* **Problem description**
Copy all of the records exactly.

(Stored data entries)
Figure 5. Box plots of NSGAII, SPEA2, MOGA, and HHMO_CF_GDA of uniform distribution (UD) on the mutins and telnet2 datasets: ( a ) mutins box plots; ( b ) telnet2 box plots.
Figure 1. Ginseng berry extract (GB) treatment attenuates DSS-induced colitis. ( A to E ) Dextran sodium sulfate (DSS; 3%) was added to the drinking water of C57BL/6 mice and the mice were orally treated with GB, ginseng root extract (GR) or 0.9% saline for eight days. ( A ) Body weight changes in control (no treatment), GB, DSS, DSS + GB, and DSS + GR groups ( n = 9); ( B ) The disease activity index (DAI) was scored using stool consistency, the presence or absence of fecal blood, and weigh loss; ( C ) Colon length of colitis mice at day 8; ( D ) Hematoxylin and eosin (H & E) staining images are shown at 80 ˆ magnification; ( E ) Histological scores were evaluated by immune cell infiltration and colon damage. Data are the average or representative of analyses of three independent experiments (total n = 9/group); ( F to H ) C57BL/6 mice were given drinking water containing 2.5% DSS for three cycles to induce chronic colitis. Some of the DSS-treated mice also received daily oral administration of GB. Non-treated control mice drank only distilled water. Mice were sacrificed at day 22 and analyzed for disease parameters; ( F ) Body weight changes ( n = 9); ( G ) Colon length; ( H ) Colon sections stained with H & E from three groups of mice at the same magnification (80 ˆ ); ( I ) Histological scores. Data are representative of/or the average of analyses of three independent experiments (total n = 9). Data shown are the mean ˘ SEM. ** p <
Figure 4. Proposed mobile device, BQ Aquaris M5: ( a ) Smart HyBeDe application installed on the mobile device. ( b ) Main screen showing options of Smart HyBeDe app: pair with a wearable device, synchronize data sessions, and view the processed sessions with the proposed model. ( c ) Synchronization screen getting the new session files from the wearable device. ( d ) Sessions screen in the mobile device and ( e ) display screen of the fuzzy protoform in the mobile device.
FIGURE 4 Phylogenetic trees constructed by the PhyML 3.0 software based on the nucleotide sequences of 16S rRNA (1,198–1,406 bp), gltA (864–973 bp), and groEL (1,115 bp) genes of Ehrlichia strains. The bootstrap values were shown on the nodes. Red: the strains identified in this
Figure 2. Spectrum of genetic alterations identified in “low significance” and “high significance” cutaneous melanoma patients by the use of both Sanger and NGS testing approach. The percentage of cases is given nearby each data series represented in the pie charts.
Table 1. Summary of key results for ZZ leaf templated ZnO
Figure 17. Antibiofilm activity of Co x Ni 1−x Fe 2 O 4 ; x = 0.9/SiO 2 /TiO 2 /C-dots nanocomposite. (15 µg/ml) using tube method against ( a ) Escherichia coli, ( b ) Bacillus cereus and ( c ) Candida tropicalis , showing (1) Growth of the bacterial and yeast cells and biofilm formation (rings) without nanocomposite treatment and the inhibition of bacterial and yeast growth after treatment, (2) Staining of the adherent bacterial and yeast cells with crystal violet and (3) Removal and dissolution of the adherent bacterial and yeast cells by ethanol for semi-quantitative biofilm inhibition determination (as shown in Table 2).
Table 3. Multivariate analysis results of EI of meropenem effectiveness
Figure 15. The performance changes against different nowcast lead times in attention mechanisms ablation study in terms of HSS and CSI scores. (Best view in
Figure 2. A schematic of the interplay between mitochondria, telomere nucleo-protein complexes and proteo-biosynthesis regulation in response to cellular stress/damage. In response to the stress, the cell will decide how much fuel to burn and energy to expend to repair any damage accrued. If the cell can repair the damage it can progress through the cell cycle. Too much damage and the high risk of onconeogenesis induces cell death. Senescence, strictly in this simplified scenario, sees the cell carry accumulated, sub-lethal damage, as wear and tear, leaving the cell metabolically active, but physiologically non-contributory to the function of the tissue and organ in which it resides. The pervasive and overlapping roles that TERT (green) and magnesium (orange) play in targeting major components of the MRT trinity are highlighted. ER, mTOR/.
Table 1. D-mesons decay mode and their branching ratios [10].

* **Expected answer**
Figure 5. Box plots of NSGAII, SPEA2, MOGA, and HHMO_CF_GDA of uniform distribution (UD) on the mutins and telnet2 datasets: ( a ) mutins box plots; ( b ) telnet2 box plots.
Figure 1. Ginseng berry extract (GB) treatment attenuates DSS-induced colitis. ( A to E ) Dextran sodium sulfate (DSS; 3%) was added to the drinking water of C57BL/6 mice and the mice were orally treated with GB, ginseng root extract (GR) or 0.9% saline for eight days. ( A ) Body weight changes in control (no treatment), GB, DSS, DSS + GB, and DSS + GR groups ( n = 9); ( B ) The disease activity index (DAI) was scored using stool consistency, the presence or absence of fecal blood, and weigh loss; ( C ) Colon length of colitis mice at day 8; ( D ) Hematoxylin and eosin (H & E) staining images are shown at 80 ˆ magnification; ( E ) Histological scores were evaluated by immune cell infiltration and colon damage. Data are the average or representative of analyses of three independent experiments (total n = 9/group); ( F to H ) C57BL/6 mice were given drinking water containing 2.5% DSS for three cycles to induce chronic colitis. Some of the DSS-treated mice also received daily oral administration of GB. Non-treated control mice drank only distilled water. Mice were sacrificed at day 22 and analyzed for disease parameters; ( F ) Body weight changes ( n = 9); ( G ) Colon length; ( H ) Colon sections stained with H & E from three groups of mice at the same magnification (80 ˆ ); ( I ) Histological scores. Data are representative of/or the average of analyses of three independent experiments (total n = 9). Data shown are the mean ˘ SEM. ** p <
Figure 4. Proposed mobile device, BQ Aquaris M5: ( a ) Smart HyBeDe application installed on the mobile device. ( b ) Main screen showing options of Smart HyBeDe app: pair with a wearable device, synchronize data sessions, and view the processed sessions with the proposed model. ( c ) Synchronization screen getting the new session files from the wearable device. ( d ) Sessions screen in the mobile device and ( e ) display screen of the fuzzy protoform in the mobile device.
FIGURE 4 Phylogenetic trees constructed by the PhyML 3.0 software based on the nucleotide sequences of 16S rRNA (1,198–1,406 bp), gltA (864–973 bp), and groEL (1,115 bp) genes of Ehrlichia strains. The bootstrap values were shown on the nodes. Red: the strains identified in this
Figure 2. Spectrum of genetic alterations identified in “low significance” and “high significance” cutaneous melanoma patients by the use of both Sanger and NGS testing approach. The percentage of cases is given nearby each data series represented in the pie charts.
Table 1. Summary of key results for ZZ leaf templated ZnO
Figure 17. Antibiofilm activity of Co x Ni 1−x Fe 2 O 4 ; x = 0.9/SiO 2 /TiO 2 /C-dots nanocomposite. (15 µg/ml) using tube method against ( a ) Escherichia coli, ( b ) Bacillus cereus and ( c ) Candida tropicalis , showing (1) Growth of the bacterial and yeast cells and biofilm formation (rings) without nanocomposite treatment and the inhibition of bacterial and yeast growth after treatment, (2) Staining of the adherent bacterial and yeast cells with crystal violet and (3) Removal and dissolution of the adherent bacterial and yeast cells by ethanol for semi-quantitative biofilm inhibition determination (as shown in Table 2).
Table 3. Multivariate analysis results of EI of meropenem effectiveness
Figure 15. The performance changes against different nowcast lead times in attention mechanisms ablation study in terms of HSS and CSI scores. (Best view in
Figure 2. A schematic of the interplay between mitochondria, telomere nucleo-protein complexes and proteo-biosynthesis regulation in response to cellular stress/damage. In response to the stress, the cell will decide how much fuel to burn and energy to expend to repair any damage accrued. If the cell can repair the damage it can progress through the cell cycle. Too much damage and the high risk of onconeogenesis induces cell death. Senescence, strictly in this simplified scenario, sees the cell carry accumulated, sub-lethal damage, as wear and tear, leaving the cell metabolically active, but physiologically non-contributory to the function of the tissue and organ in which it resides. The pervasive and overlapping roles that TERT (green) and magnesium (orange) play in targeting major components of the MRT trinity are highlighted. ER, mTOR/.
Table 1. D-mesons decay mode and their branching ratios [10].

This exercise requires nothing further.